The financial gurus next door
In 2003, I left the Beverly Hills apartment I’d rented for years and bought a Spanish bungalow near Manchester and Western in Morningside Circle. The last thing I expected to get from the move was a lesson in financial planning. But as I watch so many scrambling to weather this recession, I’m both humbled and impressed by how the longtime homeowners in my South L.A. neighborhood are riding out the financial storm.
My neighbors Thurman and Etheline bought their home nearly 50 years ago. They paid their mortgage, raised two kids, sent them to college and worked until they retired with pensions. Things they invested in were low risk, cautiously considered and meant to last. The Mercedes that Thurman drove until it stopped running must have been more than 20 years old. When he died last summer, his burial plot had been purchased years earlier. He may never have been what I once considered “rich,” but he and his wife carefully planned for financial security and slowly achieved it.
As the recession strengthens its grip on California, it’s worth considering the lessons of my neighbors. Six of the families on my block have been in their homes for more than 40 years. Some houses have been passed on to adult children who remain in them. Some now have several generations living together. Only one house is empty, and it’s in escrow. Only two homes are rentals; the rest are proudly owner-occupied. A few people are out of work, but that’s the case even in better times. This neighborhood of Spanish-style bungalows and English Tudors with manicured lawns still looks good.
Folks here have always known how to get by in tough times. They grow fruit trees and vegetable gardens, clip coupons, re-sole shoes and repair clothing. They save on gasoline at Costco and find bargains at the dollar store. Most will live through the recession the way they’ve been living -- within their means.
Of course, this is South L.A., not paradise. There are problems, and they have worsened. Youth programs have been cut, resulting in more graffiti on our commercial corridors and more kids selling drugs. A prosecutor for the area tells me that as the economy has faltered, crime has increased, especially home burglaries being committed by unskilled workers forced out of jobs that skilled workers have taken because of layoffs.

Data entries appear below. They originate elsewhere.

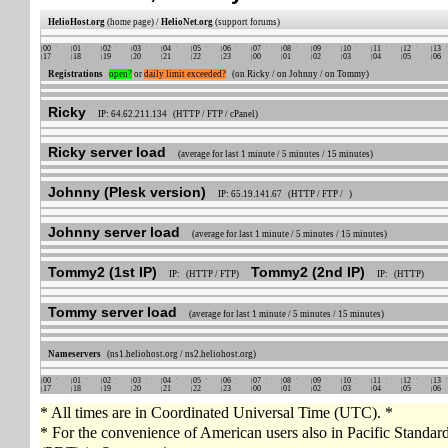
HelioHost.org
(home page) /
HelioNet.org
(support forums)
00
01
02
03
04
05
06
07
08
09
10
11
12
13
17
18
19
20
21
22
23
00
01
02
03
04
05
06
Registrations
open?
or
daily limit exceeded?
(on Ricky / on Johnny / on Tommy)
Ricky
IP: 64.62.211.134 (HTTP / FTP / cPanel)
Ricky server load
(average for last 1 minute / 5 minutes / 15 minutes)
Johnny (Plesk version)
IP: 65.19.141.67 (HTTP / FTP / )
Johnny server load
(average for last 1 minute / 5 minutes / 15 minutes)
Tommy2 (1st IP)
Tommy2 (2nd IP)
IP: (HTTP / FTP)
IP: (HTTP)
Tommy server load
(average for last 1 minute / 5 minutes / 15 minutes)
Nameservers
(ns1.heliohost.org / ns2.heliohost.org)
00
01
02
03
04
05
06
07
08
09
10
11
12
13
17
18
19
20
21
22
23
00
01
02
03
04
05
06
* All times are in Coordinated Universal Time (UTC). *
* For the convenience of American users also in Pacific Standa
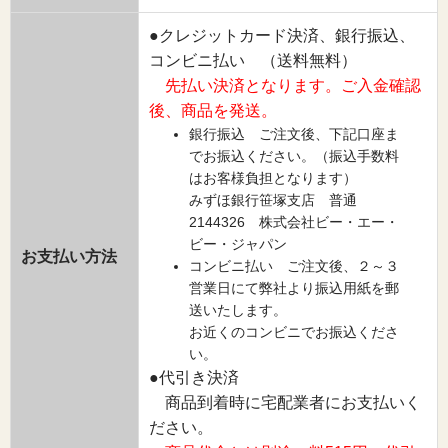
●クレジットカード決済、銀行振込、
コンビニ払い （送料無料）
先払い決済となります。ご入金確認
後、商品を発送。
銀行振込 ご注文後、下記口座ま
でお振込ください。（振込手数料
はお客様負担となります）
みずほ銀行笹塚支店 普通
2144326 株式会社ビー・エー・
ビー・ジャパン
お支払い方法
コンビニ払い ご注文後、２～３
営業日にて弊社より振込用紙を郵
送いたします。
お近くのコンビニでお振込くださ
い。
●代引き決済
商品到着時に宅配業者にお支払いく
ださい。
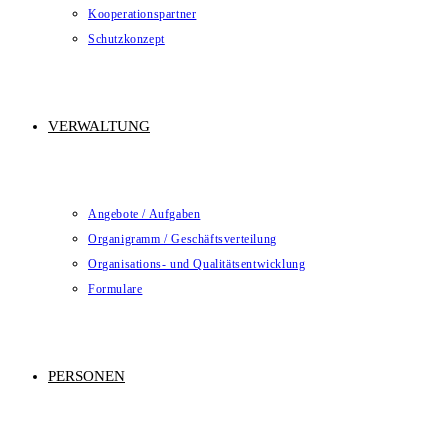
Kooperationspartner
Schutzkonzept
VERWALTUNG
Angebote / Aufgaben
Organigramm / Geschäftsverteilung
Organisations- und Qualitätsentwicklung
Formulare
PERSONEN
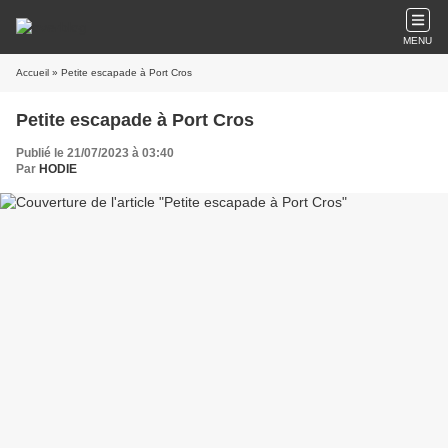
MENU
Accueil
» Petite escapade à Port Cros
Petite escapade à Port Cros
Publié le 21/07/2023 à 03:40
Par
HODIE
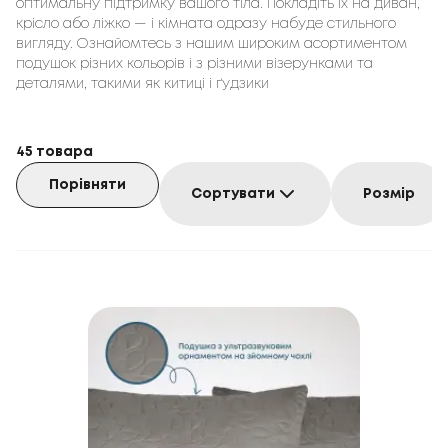
оптимальну підтримку вашого тіла. Покладіть їх на диван,
крісло або ліжко — і кімната одразу набуде стильного
вигляду. Ознайомтесь з нашим широким асортиментом
подушок різних кольорів і з різними візерунками та
деталями, такими як китиці і ґудзики
45
товара
Порівняти
Сортувати
Розмір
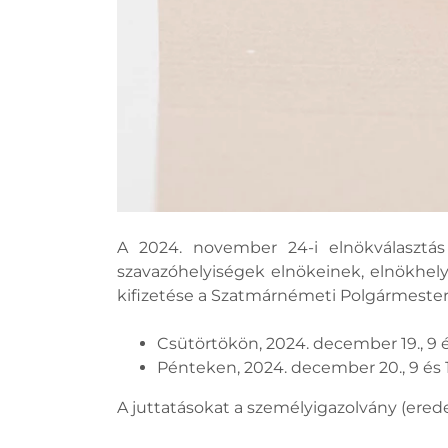
A 2024. november 24-i elnökválasztá
szavazóhelyiségek elnökeinek, elnökhely
kifizetése a Szatmárnémeti Polgármesteri 
Csütörtökön, 2024. december 19., 9 és
Pénteken, 2024. december 20., 9 és 1
A juttatásokat a személyigazolvány (ered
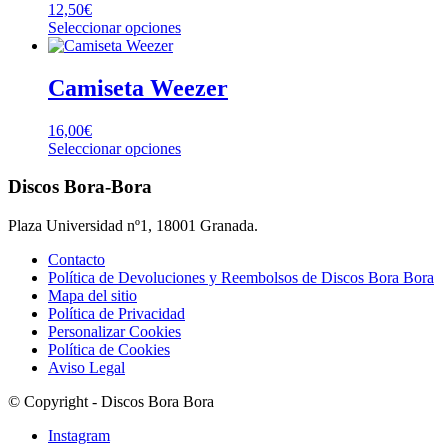
página
12,50
€
opciones
de
Este
Seleccionar opciones
se
producto
producto
pueden
tiene
elegir
múltiples
Camiseta Weezer
en
variantes.
la
Las
página
16,00
€
opciones
de
Este
Seleccionar opciones
se
producto
producto
pueden
tiene
Discos Bora-Bora
elegir
múltiples
en
variantes.
la
Plaza Universidad nº1, 18001 Granada.
Las
página
opciones
Contacto
de
se
Política de Devoluciones y Reembolsos de Discos Bora Bora
producto
pueden
Mapa del sitio
elegir
Política de Privacidad
en
Personalizar Cookies
la
Política de Cookies
página
Aviso Legal
de
producto
© Copyright - Discos Bora Bora
Instagram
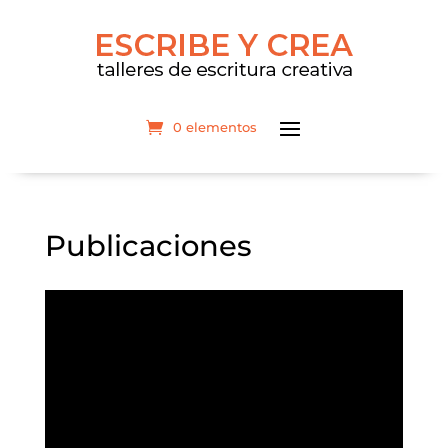
0 elementos
Publicaciones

The chair of the neighborhood council says that there have been more than 50 foreclosures in our area in the last year. Perhaps I’m just fortunate to be on a block where there are stable households. But as I drive through my community, it really doesn’t look much different than it did before the economy tanked. A couple of businesses have closed on Manchester Boulevard, a hair-replacement (toupee) shop and a bakery, but two new businesses have opened down the street, a pizza place and a sandwich shop. Community-based organizations have lost funding and cut services, but churches, beauty shops, mortuaries, car washes, nail salons and even nightclubs are still operating, though they’re certainly feeling the pinch.

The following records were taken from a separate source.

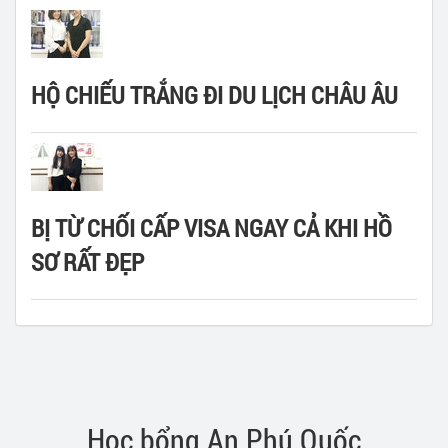
HỘ CHIẾU TRẮNG ĐI DU LỊCH CHÂU ÂU
BỊ TỪ CHỐI CẤP VISA NGAY CẢ KHI HỒ
SƠ RẤT ĐẸP
Học bổng An Phú Quốc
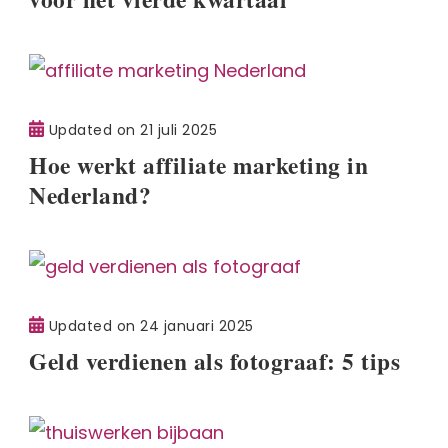
Updated on
21 juli 2025
Hoe werkt affiliate marketing in
Nederland?
Updated on
24 januari 2025
Geld verdienen als fotograaf: 5 tips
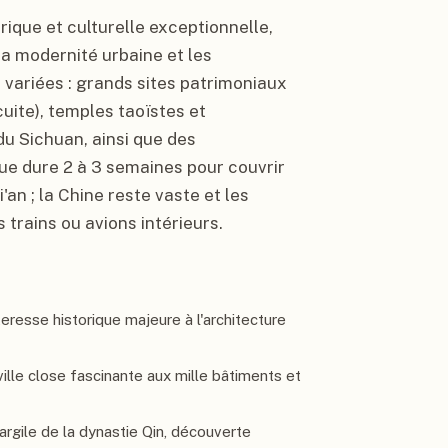
rique et culturelle exceptionnelle,
a modernité urbaine et les
s variées : grands sites patrimoniaux
cuite), temples taoïstes et
u Sichuan, ainsi que des
ue dure 2 à 3 semaines pour couvrir
an ; la Chine reste vaste et les
s trains ou avions intérieurs.
eresse historique majeure à l'architecture
 ville close fascinante aux mille bâtiments et
 argile de la dynastie Qin, découverte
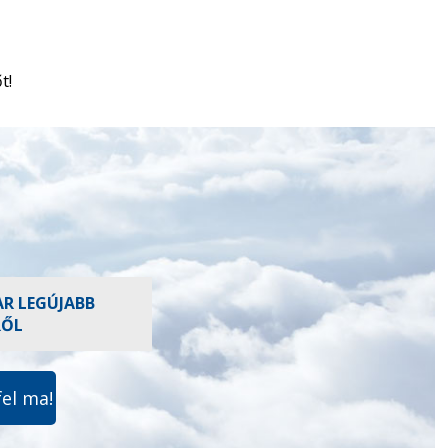
t!
AR LEGÚJABB
RŐL
fel ma!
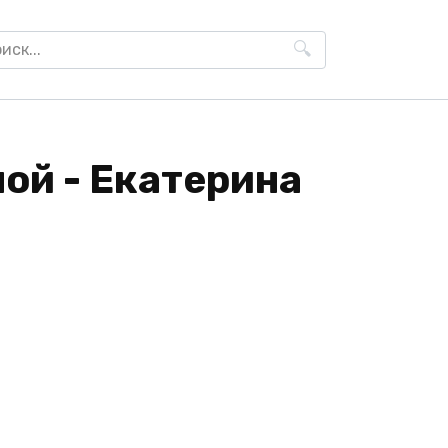
h
ой - Екатерина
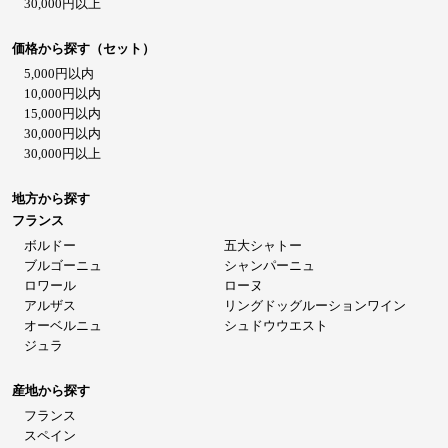
30,000円以上
価格から探す（セット）
5,000円以内
10,000円以内
15,000円以内
30,000円以内
30,000円以上
地方から探す
フランス
ボルドー
五大シャトー
ブルゴーニュ
シャンパーニュ
ロワール
ローヌ
アルザス
リングドッグルーションワイン
オーベルニュ
シュドウウエスト
ジュラ
産地から探す
フランス
スペイン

When I moved here, the plan was to fix up my house, then sell it and buy something “better.” As it turned out, I relished the low overhead and stayed put rather than trading up. As a self- employed screenwriter, I found myself able to relax when I wasn’t working because my expenses were manageable. Watching my neighbors has shown me the value of appreciating the home I already have. Slow and steady seems to be a good way to navigate the long, bumpy road back to financial stability.